----- Text passage
While the cost savings are significant for the employer, employees are subject to some additional fees with a payroll card. Some financial institutions issuing payroll cards charge monthly maintenance fees, which can range from $1.50 to $8, but these fees are often waived for the first year. Employees may also be assessed usage fees for each ATM transaction as well as a small fee — 25 cents to 50 cents — for each purchase used with a payroll card. Although these fees add up, people without bank accounts spend an estimated $30 a month to cash their checks and get money orders.
Mellody's Tip: If your employer offers debit payroll processing, be sure you understand the fees. In some cases, you may be better served opening a checking account and having your paycheck directly deposited. 6. What is a medical benefits debit card?
Some companies are also issuing medical benefits debit cards, which allow employees to make purchases with money set aside in a flexible spending account, or FSA. FSAs permit employees to contribute pre-tax dollars to an account established specifically to pay for medical expenses. Covered expenses include eyeglasses, birth control, dental work (not including cosmetic), co-payments for prescription drugs and doctor's visits, as well as many over-the-counter medicines, such as antacids, allergy medicine, cold medicine and pain relievers. The benefit of having your flexible spending dollars on a debit card is that your transactions are easily organized.
For those individuals who itemize their tax returns, this is especially useful as you can access a record of your annual purchases electronically. In order to ensure employees are using the medical debit cards appropriately, they are required to certify that the card will only be used for eligible health-care expenses and that the expenses have not already been reimbursed by another source.
Currently, 800,000 workers have medical debit cards, up from 60,000 three years ago, according to MBI, a leading provider of medical benefits cards. This number will likely grow with the creation of health spending accounts, or HSAs, in the recent Medicare legislation. HSAs permit employees to roll over money set aside for health care that is not used by year's end into interest-bearing IRAs. Alternatively, the money can also be carried over to cover medical expenses in the following year.
----------
=== Activity list ===
• a. For the passage on payroll and medical debit cards, decide whether each statement agrees with it, answering yes or no and quoting the deciding words: (i) Monthly maintenance fees on payroll cards are often waived for the first year. (ii) Cosmetic dental work is a covered expense for a medical benefits debit card. (iii) The count of 800,000 workers with medical debit cards is attributed to Medicare.
• b. Continue the passage on payroll and medical debit cards, picking up after its last sentence.
----- Record set
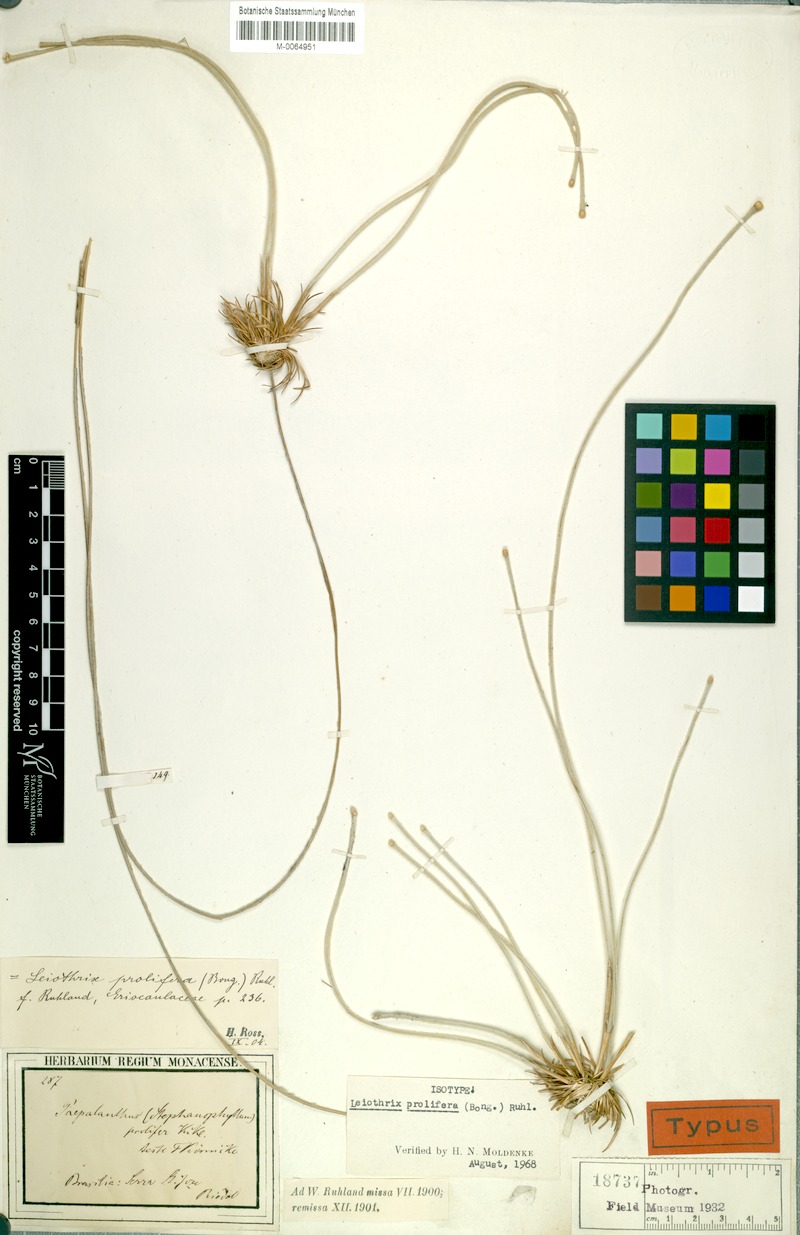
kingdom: Plantae
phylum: Tracheophyta
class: Liliopsida
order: Poales
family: Eriocaulaceae
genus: Leiothrix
----------
=== Results for each task ===
• a.
(i) Yes: "these fees are often waived for the first year"
(ii) No: "dental work (not including cosmetic)"
(iii) No: "according to MBI, a leading provider of medical benefits cards"

• b.
Mellody's Tip: If your employer does offer a medical benefits debit card, take advantage of this benefit. It will make your record keeping easier encouraging you to take advantage of the FSAs. 7. If you do not have a checking account, can you still have a debit card?
Partnering with UniRush Financial Services, hip-hop mogul Russell Simmons launched the Rush Visa Card in early 2003 to provide access to a prepaid debit/credit card to those without banking accounts or poor credit histories.
The Rush Visa Card can be funded through one of five ways: tax refunds, payroll direct deposit, MoneyGram, money orders or ACH bank load. To sign up for this card, you need to provide your Social Security number and a valid address, and pay a $19.95 sign-up fee. You can then use the Rush Visa Card to make purchases and pay bills. When making purchases, you are assessed a $1 fee per transaction. When using your Rush Visa Card to send checks for your rent or other bills, you are assessed a fee of $1.95 per check. Aside from the sign-up fee and transaction fees, there are no other fees associated with this card.
8. So, should you go debit or credit when it comes to your purchases? In most cases, choose debit over credit. As long as you carefully monitor your purchases and closely check your bank statement for fees, a debit card should be your go-to for everyday purchases. Using a debit card can prevent you from spending money you do not have and will save you from the dreaded high annual percentage rates of credit cards.